TEXTE SOURCE:
···
L'eau de Lourdes provient d'une source dégagée par Bernadette Soubirous dans la grotte de Massabielle le 25 février 1858, dans le cadre des apparitions de Lourdes. Bernadette Soubirous a déclaré que la Dame qu'elle voyait lui a dit : « Venez boire à la fontaine et vous y laver ». Depuis, les pèlerins boivent cette eau ou s'y baignent aux piscines (grande baignoire dans laquelle le patient est immergé brièvement dans l'eau non chauffée, donc à 13°C en moyenne[1]). Mais les bains sont fermés au public depuis l'épidémie de coronavirus en 2020.

Photo en couleurs de deux adultes, remplissant chacun leur bouteille à un robinet, sous une pancarte marquée "eau de la grotte".
Pèlerins remplissant des bouteilles d'eau de Lourdes.

Cette eau, réputée miraculeuse, est en libre disposition dans les espaces du sanctuaire. Mais des commerçants vendent en ville des bouteilles pour rapporter de l'eau de Lourdes, et un commerce d'autres souvenirs très divers s'est développé jusque dans les épiceries[2].
···
MATÉRIEL FOURNI:
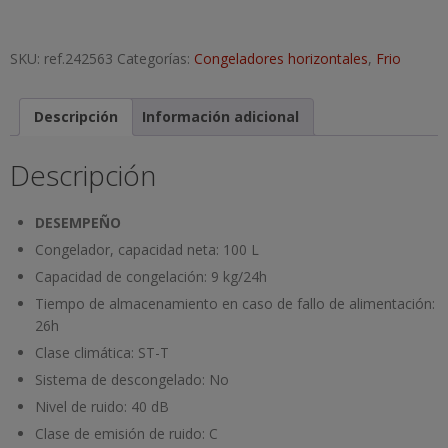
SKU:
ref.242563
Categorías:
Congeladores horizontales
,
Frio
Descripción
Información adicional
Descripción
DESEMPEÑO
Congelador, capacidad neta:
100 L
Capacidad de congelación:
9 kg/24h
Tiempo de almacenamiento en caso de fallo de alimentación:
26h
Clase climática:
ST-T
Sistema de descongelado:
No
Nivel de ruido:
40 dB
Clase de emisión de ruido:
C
···
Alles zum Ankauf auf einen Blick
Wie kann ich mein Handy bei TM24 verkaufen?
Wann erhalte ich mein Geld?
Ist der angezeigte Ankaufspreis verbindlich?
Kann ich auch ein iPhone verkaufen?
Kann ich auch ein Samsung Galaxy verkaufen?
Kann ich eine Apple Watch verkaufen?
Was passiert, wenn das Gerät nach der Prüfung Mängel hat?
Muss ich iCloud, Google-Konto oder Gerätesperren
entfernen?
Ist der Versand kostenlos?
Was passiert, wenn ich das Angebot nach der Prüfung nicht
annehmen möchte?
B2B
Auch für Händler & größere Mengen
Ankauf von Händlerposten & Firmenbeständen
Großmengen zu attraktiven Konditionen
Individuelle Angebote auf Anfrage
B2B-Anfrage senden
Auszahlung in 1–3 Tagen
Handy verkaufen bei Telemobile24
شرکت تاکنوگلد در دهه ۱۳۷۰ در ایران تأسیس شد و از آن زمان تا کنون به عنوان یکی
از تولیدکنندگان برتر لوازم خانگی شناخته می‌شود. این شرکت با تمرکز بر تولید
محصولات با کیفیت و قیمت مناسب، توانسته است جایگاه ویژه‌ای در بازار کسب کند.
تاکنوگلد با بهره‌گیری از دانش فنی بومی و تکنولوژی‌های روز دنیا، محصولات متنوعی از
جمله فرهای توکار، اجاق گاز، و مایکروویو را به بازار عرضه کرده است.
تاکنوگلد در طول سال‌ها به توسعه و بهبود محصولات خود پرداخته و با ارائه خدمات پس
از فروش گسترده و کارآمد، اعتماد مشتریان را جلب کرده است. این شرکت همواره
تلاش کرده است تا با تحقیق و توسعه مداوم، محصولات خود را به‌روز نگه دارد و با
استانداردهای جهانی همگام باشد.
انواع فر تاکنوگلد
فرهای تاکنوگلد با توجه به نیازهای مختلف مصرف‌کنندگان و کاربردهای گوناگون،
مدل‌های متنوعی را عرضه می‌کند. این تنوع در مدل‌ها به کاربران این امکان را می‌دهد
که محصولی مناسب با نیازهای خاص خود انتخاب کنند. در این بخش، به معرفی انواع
···
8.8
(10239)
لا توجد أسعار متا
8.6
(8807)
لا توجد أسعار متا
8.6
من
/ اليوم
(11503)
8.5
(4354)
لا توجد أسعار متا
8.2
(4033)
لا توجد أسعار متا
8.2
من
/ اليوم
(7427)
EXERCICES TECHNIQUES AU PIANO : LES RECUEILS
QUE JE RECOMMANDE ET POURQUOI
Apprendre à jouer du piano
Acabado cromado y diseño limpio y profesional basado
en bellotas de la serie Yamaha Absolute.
···
CONSIGNE 1: D'après le texte sur l'eau de Lourdes, à quelle date Bernadette Soubirous a-t-elle dégagé la source ?
CONSIGNE 2: Recopiez fidèlement le passage du texte sur l'eau de Lourdes situé entre « Pèlerins remplissant des » et « dans les épiceries[2]. », ces deux extrémités comprises.
Le matériel fourni ne sert à rien ici.

RÉPONSE RÉDIGÉE 1: Le 25 février 1858.

RÉPONSE RÉDIGÉE 2:
Pèlerins remplissant des bouteilles d'eau de Lourdes.

Cette eau, réputée miraculeuse, est en libre disposition dans les espaces du sanctuaire. Mais des commerçants vendent en ville des bouteilles pour rapporter de l'eau de Lourdes, et un commerce d'autres souvenirs très divers s'est développé jusque dans les épiceries[2].